24th Sunday after Pentecost; Post-feast of the Entrance of the Mother of God; The Holy Great-Martyr Catherine (310-13); the Holy Great-Martyr Mercurius (249-51)
Nativity Fast.
Read
Ephesians 2:14-22; Luke 8:41-56
Today’s Gospel offers us in the healing of the woman with the issue of blood and the raising of Jairus’ daughter two models of great faith. The woman is thinking, hoping, believing that “If I can just get near Him, if I can just touch Him, I will be healed.” Jairus is probably having similar thoughts: “If I can humble myself before Him and offer my petition that the teacher might save my dying daughter, He will heal her from her sickness.”
It also presents us with two corresponding examples of unbelief.
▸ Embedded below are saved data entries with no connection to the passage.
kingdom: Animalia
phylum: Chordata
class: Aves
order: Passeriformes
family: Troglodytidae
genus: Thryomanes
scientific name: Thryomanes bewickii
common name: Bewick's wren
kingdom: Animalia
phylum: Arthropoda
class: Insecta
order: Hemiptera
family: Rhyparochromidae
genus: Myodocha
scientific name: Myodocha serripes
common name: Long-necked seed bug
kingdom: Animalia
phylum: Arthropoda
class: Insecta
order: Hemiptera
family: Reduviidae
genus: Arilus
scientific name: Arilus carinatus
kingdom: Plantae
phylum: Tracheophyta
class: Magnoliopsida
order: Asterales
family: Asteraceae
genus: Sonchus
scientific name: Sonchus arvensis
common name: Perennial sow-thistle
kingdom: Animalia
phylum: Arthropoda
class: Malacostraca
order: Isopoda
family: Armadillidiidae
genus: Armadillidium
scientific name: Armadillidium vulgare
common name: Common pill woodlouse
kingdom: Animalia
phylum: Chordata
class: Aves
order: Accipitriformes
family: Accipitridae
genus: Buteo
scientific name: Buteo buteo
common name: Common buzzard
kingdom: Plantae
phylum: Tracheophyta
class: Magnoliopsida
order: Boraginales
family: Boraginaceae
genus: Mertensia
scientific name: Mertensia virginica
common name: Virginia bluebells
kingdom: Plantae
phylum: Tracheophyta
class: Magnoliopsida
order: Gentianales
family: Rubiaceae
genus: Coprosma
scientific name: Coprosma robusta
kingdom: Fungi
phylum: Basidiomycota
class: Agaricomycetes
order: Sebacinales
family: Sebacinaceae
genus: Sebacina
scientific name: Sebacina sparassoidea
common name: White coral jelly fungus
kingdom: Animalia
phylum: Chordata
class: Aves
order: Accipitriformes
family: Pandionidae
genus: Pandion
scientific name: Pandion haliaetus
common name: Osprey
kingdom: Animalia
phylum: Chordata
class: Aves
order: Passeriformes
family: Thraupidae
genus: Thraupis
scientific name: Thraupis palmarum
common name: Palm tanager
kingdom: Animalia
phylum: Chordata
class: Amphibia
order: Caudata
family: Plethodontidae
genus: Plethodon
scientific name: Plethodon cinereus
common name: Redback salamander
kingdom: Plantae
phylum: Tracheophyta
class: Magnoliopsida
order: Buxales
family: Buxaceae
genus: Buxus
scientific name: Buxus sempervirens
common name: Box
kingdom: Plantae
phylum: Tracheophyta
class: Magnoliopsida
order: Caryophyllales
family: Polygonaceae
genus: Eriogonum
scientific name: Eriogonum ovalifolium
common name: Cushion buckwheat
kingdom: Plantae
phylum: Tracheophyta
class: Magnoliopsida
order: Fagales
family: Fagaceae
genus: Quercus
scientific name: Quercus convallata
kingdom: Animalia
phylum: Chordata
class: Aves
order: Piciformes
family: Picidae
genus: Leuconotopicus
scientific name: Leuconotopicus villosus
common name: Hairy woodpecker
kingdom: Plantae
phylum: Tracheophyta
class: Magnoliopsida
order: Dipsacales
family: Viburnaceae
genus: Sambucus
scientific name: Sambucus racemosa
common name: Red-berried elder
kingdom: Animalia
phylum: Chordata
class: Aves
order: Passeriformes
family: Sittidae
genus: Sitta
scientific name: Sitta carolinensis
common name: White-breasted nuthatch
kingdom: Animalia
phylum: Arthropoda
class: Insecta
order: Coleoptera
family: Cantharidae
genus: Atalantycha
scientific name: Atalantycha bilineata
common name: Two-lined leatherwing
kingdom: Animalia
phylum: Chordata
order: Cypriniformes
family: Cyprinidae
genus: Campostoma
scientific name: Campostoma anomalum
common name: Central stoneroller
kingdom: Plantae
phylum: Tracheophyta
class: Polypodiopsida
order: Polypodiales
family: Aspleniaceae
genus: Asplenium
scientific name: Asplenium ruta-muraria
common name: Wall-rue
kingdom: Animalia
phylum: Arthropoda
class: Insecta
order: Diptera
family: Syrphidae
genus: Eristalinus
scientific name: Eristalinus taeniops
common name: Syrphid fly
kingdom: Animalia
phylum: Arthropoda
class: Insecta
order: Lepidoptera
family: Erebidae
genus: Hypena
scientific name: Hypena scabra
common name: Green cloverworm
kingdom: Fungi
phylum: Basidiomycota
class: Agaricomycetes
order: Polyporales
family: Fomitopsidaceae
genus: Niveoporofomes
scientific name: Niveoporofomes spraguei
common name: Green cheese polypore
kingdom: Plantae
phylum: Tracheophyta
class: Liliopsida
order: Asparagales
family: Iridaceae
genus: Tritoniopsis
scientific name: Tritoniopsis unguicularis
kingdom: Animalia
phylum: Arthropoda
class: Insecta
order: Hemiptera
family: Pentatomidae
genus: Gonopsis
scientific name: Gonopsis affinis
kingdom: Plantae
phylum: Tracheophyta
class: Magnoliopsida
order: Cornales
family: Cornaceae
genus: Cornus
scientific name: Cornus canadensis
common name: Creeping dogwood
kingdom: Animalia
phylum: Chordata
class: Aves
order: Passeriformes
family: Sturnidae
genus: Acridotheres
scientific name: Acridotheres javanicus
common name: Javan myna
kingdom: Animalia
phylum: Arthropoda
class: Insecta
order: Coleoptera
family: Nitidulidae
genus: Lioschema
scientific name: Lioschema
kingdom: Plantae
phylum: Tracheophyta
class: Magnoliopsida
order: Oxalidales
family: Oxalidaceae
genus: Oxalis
Upon realizing that power had left Him by way of the healing of the woman, Our Lord asks “Who was it that touched me?” Peter’s response is in a way a mild rebuke of Jesus, he in essence says “What do you mean, of course someone touched you. You are surrounded by a crowd of people.” When the crowd hears that Jairus’ daughter has died, Our Lord stands alone in His infinite wisdom declaring that she is only sleeping. What is the crowd’s response? They mock and laugh out of disbelief, a reaction that reveals an ignorance of Our Lord’s power to heal. A similar crowd will mock, and laugh, and spit at Our Lord on His way to His crucifixion, revealing an even greater ignorance of Our Lord’s power to save.
These parallels of great belief and of disbelief in this passage parallel our own lives of faith. In our daily struggles we humble ourselves before the Lord with our petitions, our worries, our pains, and in our hope that God will act in our lives and heal us. Like the woman with the issue of blood we hope that in coming to Our Lord He will heal us. “Lord, if I can just touch You, I will be made well.” At other times in our lives we are the jeering crowd or the friend who doesn’t understand and we doubt God, we doubt His presence in our lives, and we often turn away.
Brothers and sisters, in the highs and lows of our walk with Christ, we must remember that we cannot always see fully how the Lord is acting in our lives, yet His is still powerfully present. If we desire to be healed we simply have to touch Him. But Our Lord in His abundant mercy doesn’t only permit us to touch Him, He invites us in the Holy Eucharist to be mystically joined to His saving body and blood. This great mystery of salvation not only heals us, but it conforms us to Him so that we might go out into the world and bring healing to others in His name.